* **EXERCISE DESCRIPTION**: Change "force restart" to "hard restart" throughout the listing below and reproduce the rest of the text unaltered, omitting the pictures.

==== EXERCISE MATERIALS ====

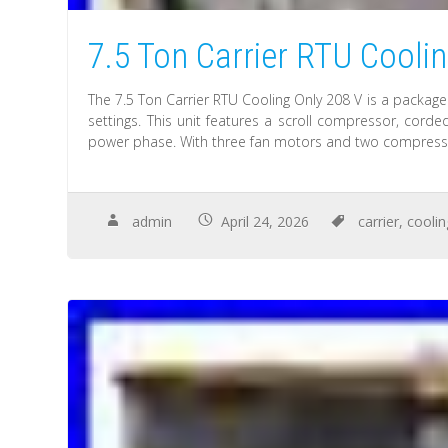
7.5 Ton Carrier RTU Cooli
The 7.5 Ton Carrier RTU Cooling Only 208 V is a package
settings. This unit features a scroll compressor, cor
power phase. With three fan motors and two compresso
admin
April 24, 2026
carrier
,
coolin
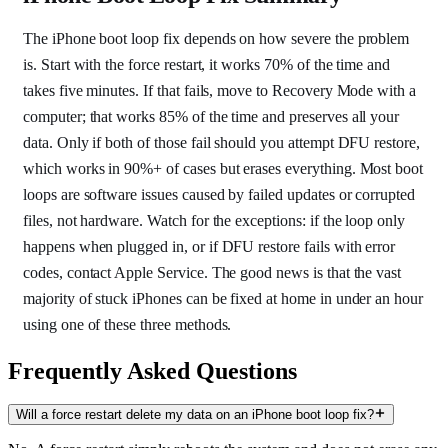
The iPhone boot loop fix depends on how severe the problem
is. Start with the force restart, it works 70% of the time and
takes five minutes. If that fails, move to Recovery Mode with a
computer; that works 85% of the time and preserves all your
data. Only if both of those fail should you attempt DFU restore,
which works in 90%+ of cases but erases everything. Most boot
loops are software issues caused by failed updates or corrupted
files, not hardware. Watch for the exceptions: if the loop only
happens when plugged in, or if DFU restore fails with error
codes, contact Apple Service. The good news is that the vast
majority of stuck iPhones can be fixed at home in under an hour
using one of these three methods.
Frequently Asked Questions
Will a force restart delete my data on an iPhone boot loop fix?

====

* **YOUR RESPONSE**:
7.5 Ton Carrier RTU Cooli
The 7.5 Ton Carrier RTU Cooling Only 208 V is a package
settings. This unit features a scroll compressor, cor
power phase. With three fan motors and two compresso
admin
April 24, 2026
carrier
,
coolin
The iPhone boot loop fix depends on how severe the problem
is. Start with the hard restart, it works 70% of the time and
takes five minutes. If that fails, move to Recovery Mode with a
computer; that works 85% of the time and preserves all your
data. Only if both of those fail should you attempt DFU restore,
which works in 90%+ of cases but erases everything. Most boot
loops are software issues caused by failed updates or corrupted
files, not hardware. Watch for the exceptions: if the loop only
happens when plugged in, or if DFU restore fails with error
codes, contact Apple Service. The good news is that the vast
majority of stuck iPhones can be fixed at home in under an hour
using one of these three methods.
Frequently Asked Questions
Will a hard restart delete my data on an iPhone boot loop fix?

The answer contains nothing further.